XPATH: find all elements with same value until the value changes

Here's a sample XML:

<?xml version="1.0" ?>
<someparent>
    <somechild>
        <description>I want this</description>
        <id>98</id>
    </somechild>
    <somechild>
        <description>I don't want this</description>
        <id>98</id>
    </somechild>
    <somechild>
        <description>I want this too</description>
        <id>2</id>
    </somechild>
    <somechild>
        <description>Nope, not that one</description>
        <id>2</id>
    </somechild>
    <somechild>
        <description>Not that one either</description>
        <id>2</id>
    </somechild>
    <somechild>
        <description>Yep, I want this</description>
        <id>41</id>
    </somechild>
</someparent>

The <id> elements are always grouped: all elements with the same <id> value follow each other in the document. I may have thousands of different <id>s in a single file. What I want is to find each <somechild> element that is the first occurrence of its corresponding <id> group. So my expected result would be:

    <somechild>
        <description>I want this</description>
        <id>98</id>
    </somechild>
    <somechild>
        <description>I want this too</description>
        <id>2</id>
    </somechild>
    <somechild>
        <description>Yep, I want this</description>
        <id>41</id>
    </somechild>

I need a single XPATH command to select all of these "first items in a group". I have tried various combinations of following-sibling and preceding-sibling axes, but I can't get it just quite right. I have come very close to what I want to achieve with the following statement:

//someparent/somechild/id[text()=parent::somechild/preceding-sibling::somechild/id[text()]]/parent::somechild

This actually returns all the nodes I don't want, as it selects all the items that are not the first in their group (so it's essentially a perfect negative of what I want!). But for the life of me, I haven't been able to figure out how to reverse the results.

Any help woud be kindly appreciated.

Solution

This O(n²) XPath 1.0 expression,

//someparent/somechild[not(id = preceding-sibling::somechild/id)]

will select all somechild elements that have no preceding siblings with the same id child element,

   <somechild>
        <description>I want this</description>
        <id>98</id>
    </somechild>
    <somechild>
        <description>I want this too</description>
        <id>2</id>
    </somechild>
    <somechild>
        <description>Yep, I want this</description>
        <id>41</id>
    </somechild>

as requested.

Update

Michael Kay noted helpfully that the above XPath has an algorithmic complexity of O(n²), because for each child sibling, all preceding siblings are compared. This won't matter for small numbers of siblings, but OP mentioned thousands, so the size issue becomes a concern.

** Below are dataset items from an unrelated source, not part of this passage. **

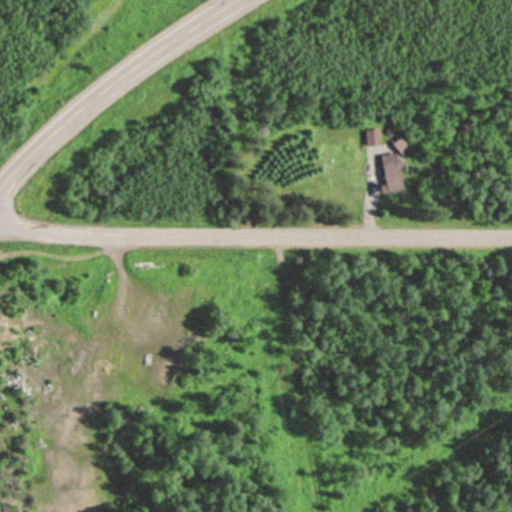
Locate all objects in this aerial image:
road: (108, 82)
building: (371, 134)
road: (255, 233)
road: (140, 337)
road: (292, 373)
quarry: (113, 385)
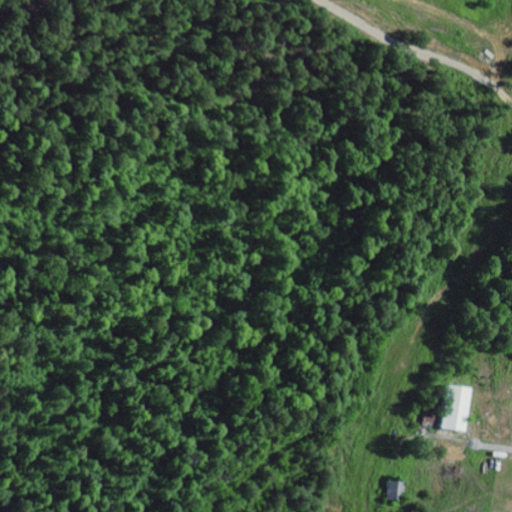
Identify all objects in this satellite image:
building: (459, 409)
building: (396, 492)
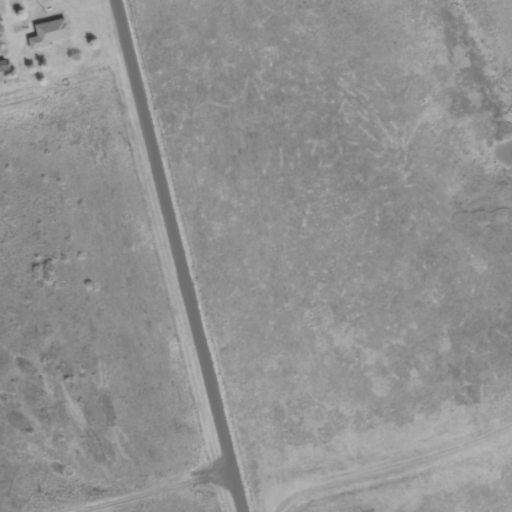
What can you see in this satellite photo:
building: (50, 34)
building: (0, 67)
road: (180, 256)
road: (392, 466)
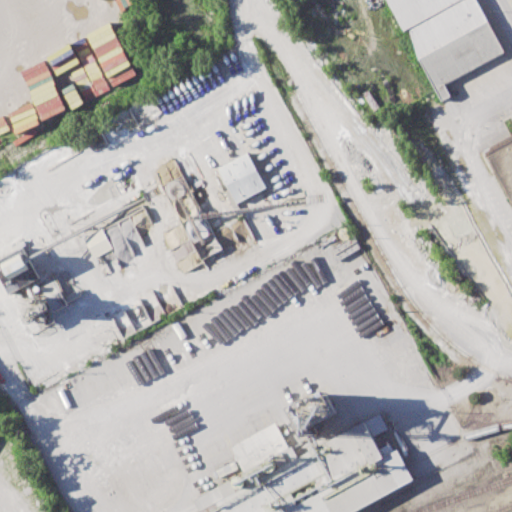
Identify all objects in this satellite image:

See his XPath 3.1 solution, which is a much better O(n).

He further observed that an O(n) XPath 1.0 expression is possible as long as only immediately preceding siblings have to be checked:

//someparent/somechild[not(id = preceding-sibling::somechild[1]/id)]
                                                            ^^^

This lower complexity XPath will yield the same results for OP's sample case.

A differentiating case would involve later siblings with id values that repeat earlier clusters of id values. For example, adding another cluster of id siblings with 98 values:

<someparent>
  <somechild>
    <description>I want this</description>
    <id>98</id>
  </somechild>
  <somechild>
    <description>I don't want this</description>
    <id>98</id>
  </somechild>
  <somechild>
    <description>I want this too</description>
    <id>2</id>
  </somechild>
  <somechild>
    <description>Nope, not that one</description>
    <id>2</id>
  </somechild>
  <somechild>
    <description>Not that one either</description>
    <id>2</id>
  </somechild>
  <somechild>
    <description>Yep, I want this</description>
    <id>41</id>
  </somechild>
  <somechild>
    <description>REPEAT CASE 1</description>
    <id>98</id>
  </somechild>  
  <somechild>
    <description>REPEAT CASE 2</description>
    <id>98</id>
  </somechild>
</someparent>

The difference is that the O(n) XPath will not include the REPEAT CASE 1 somechild element, but the O(n²) XPath will include the distantly repeated REPEAT CASE 1:

<somechild>
    <description>I want this</description>
    <id>98</id>
</somechild>
<somechild>
    <description>I want this too</description>
    <id>2</id>
</somechild>
<somechild>
    <description>Yep, I want this</description>
    <id>41</id>
</somechild>
<somechild>
  <description>REPEAT CASE 1</description>
  <id>98</id>
</somechild>

As long as the requirements do not require non-immediate comparisons, use the more efficient O(n) XPath.